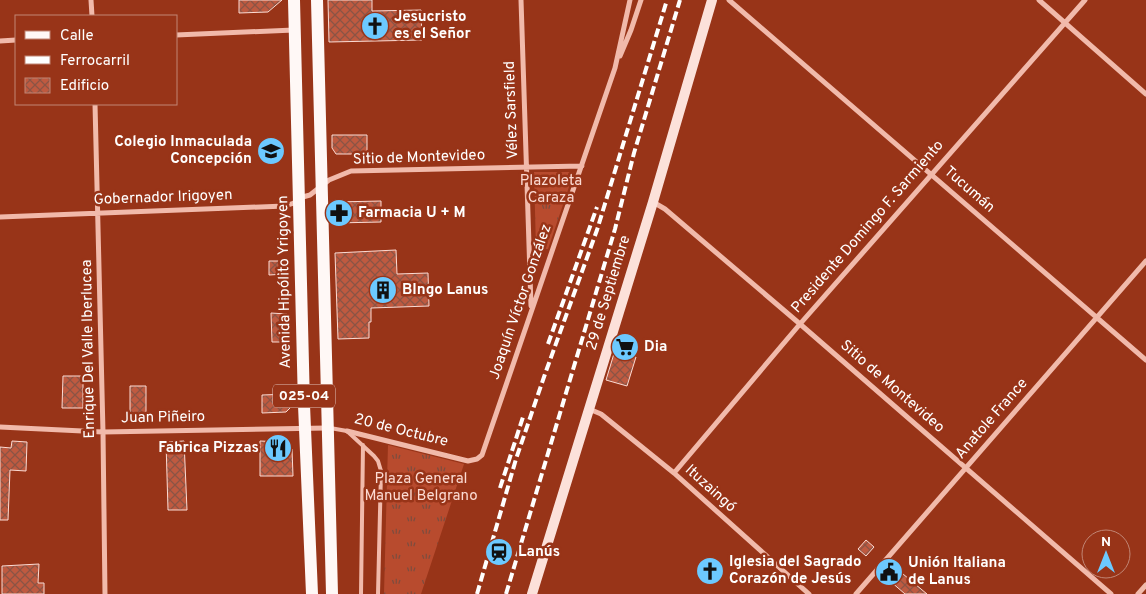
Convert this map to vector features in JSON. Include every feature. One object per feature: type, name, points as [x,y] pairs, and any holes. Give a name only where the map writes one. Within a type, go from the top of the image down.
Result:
[{"type":"main road","name":"Avenida Hipólito Yrigoyen","points":[[294,0],[305,428],[312,594]]},
{"type":"main road","name":"025-04","points":[[316,0],[332,594]]},
{"type":"street","points":[[92,0],[92,15]]},
{"type":"street","name":"Vélez Sarsfield","points":[[522,0],[531,310]]},
{"type":"street","name":"Joaquín Víctor González","points":[[468,461],[477,459],[482,455],[615,68],[630,0]]},
{"type":"street","points":[[615,68],[632,30],[640,0]]},
{"type":"street","name":"29 de Septiembre","points":[[532,594],[653,202],[712,0]]},
{"type":"street","name":"Tucumán","points":[[729,0],[1146,360]]},
{"type":"street","points":[[1039,0],[1146,94]]},
{"type":"street","name":"Presidente Domingo F. Sarmiento","points":[[674,473],[800,324],[1085,0]]},
{"type":"street","points":[[178,35],[295,30]]},
{"type":"street","points":[[0,41],[15,40]]},
{"type":"street","name":"Enrique Del Valle Iberlucea","points":[[95,105],[105,594]]},
{"type":"street","name":"Sitio de Montevideo","points":[[320,186],[339,175],[351,171],[526,169],[582,166]]},
{"type":"street","name":"Gobernador Irigoyen","points":[[0,217],[285,206],[310,194],[320,186]]},
{"type":"street","name":"Sitio de Montevideo","points":[[653,202],[665,209],[800,324],[1111,594]]},
{"type":"street","name":"Anatole France","points":[[856,594],[1146,261]]},
{"type":"street","name":"Ituzaingó","points":[[589,409],[601,414],[674,473],[809,594]]},
{"type":"street","name":"Juan Piñeiro","points":[[0,426],[103,432],[328,428]]},
{"type":"street","name":"20 de Octubre","points":[[347,431],[468,461]]},
{"type":"street","points":[[1138,594],[1146,585]]},
{"type":"lane","name":"20 de Octubre","points":[[328,428],[347,431]]},
{"type":"lane","points":[[347,431],[378,461],[381,471],[378,594]]},
{"type":"lane","points":[[362,594],[363,445]]},
{"type":"green space","name":"Plazoleta Caraza","points":[[534,172],[574,172],[548,249],[536,249]]},
{"type":"green space","name":"Plaza General Manuel Belgrano","points":[[388,445],[464,464],[421,594],[384,594]]},
{"type":"building","points":[[239,0],[282,0],[268,12],[239,13]]},
{"type":"building","name":"Jesucristo es el Señor","points":[[328,0],[372,0],[372,11],[421,10],[422,40],[329,42]]},
{"type":"building","points":[[332,135],[367,135],[367,154],[336,154],[332,148]]},
{"type":"building","points":[[381,201],[381,222],[335,223],[335,202]]},
{"type":"building","name":"BIngo Lanus","points":[[396,250],[397,274],[428,273],[429,306],[371,308],[369,338],[338,339],[335,253]]},
{"type":"building","points":[[269,261],[285,261],[285,274],[269,275]]},
{"type":"building","points":[[271,313],[287,314],[287,342],[272,342]]},
{"type":"building","points":[[619,337],[635,342],[631,356],[636,357],[627,386],[606,380]]},
{"type":"building","points":[[63,376],[83,376],[83,408],[62,408]]},
{"type":"building","points":[[130,386],[146,386],[146,414],[130,414]]},
{"type":"building","points":[[290,394],[291,407],[286,412],[262,413],[262,395]]},
{"type":"building","points":[[12,441],[27,442],[26,471],[10,470],[8,520],[0,520],[0,447],[11,448]]},
{"type":"building","points":[[184,441],[187,510],[168,510],[166,442]]},
{"type":"building","points":[[260,441],[283,442],[292,449],[293,476],[260,476]]},
{"type":"building","points":[[866,540],[874,547],[866,556],[858,549]]},
{"type":"building","points":[[39,564],[38,583],[44,583],[44,594],[2,594],[2,566]]},
{"type":"building","points":[[891,564],[927,594],[905,594],[882,574]]},
{"type":"railway","points":[[477,594],[516,459],[597,230],[667,0]]},
{"type":"railway","points":[[506,594],[615,229],[634,153],[680,0]]},
{"type":"railway","points":[[548,344],[597,207]]},
{"type":"railway","points":[[500,488],[523,417]]},
{"type":"place","name":"Jesucristo es el Señor","points":[[375,26]]},
{"type":"place","name":"Colegio Inmaculada Concepción","points":[[271,151]]},
{"type":"place","name":"Farmacia U + M","points":[[339,213]]},
{"type":"place","name":"BIngo Lanus","points":[[383,290]]},
{"type":"place","name":"Dia","points":[[625,347]]},
{"type":"place","name":"Fabrica Pizzas","points":[[278,448]]},
{"type":"place","name":"Lanús","points":[[499,552]]},
{"type":"place","name":"Iglesia del Sagrado Corazón de Jesús","points":[[710,571]]},
{"type":"place","name":"Unión Italiana de Lanus","points":[[889,572]]}]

:: Task requirements ::
Please report every line of the records above that contains the word "space".

:: Written solution ::
{"type":"green space","name":"Plazoleta Caraza","points":[[534,172],[574,172],[548,249],[536,249]]},
{"type":"green space","name":"Plaza General Manuel Belgrano","points":[[388,445],[464,464],[421,594],[384,594]]},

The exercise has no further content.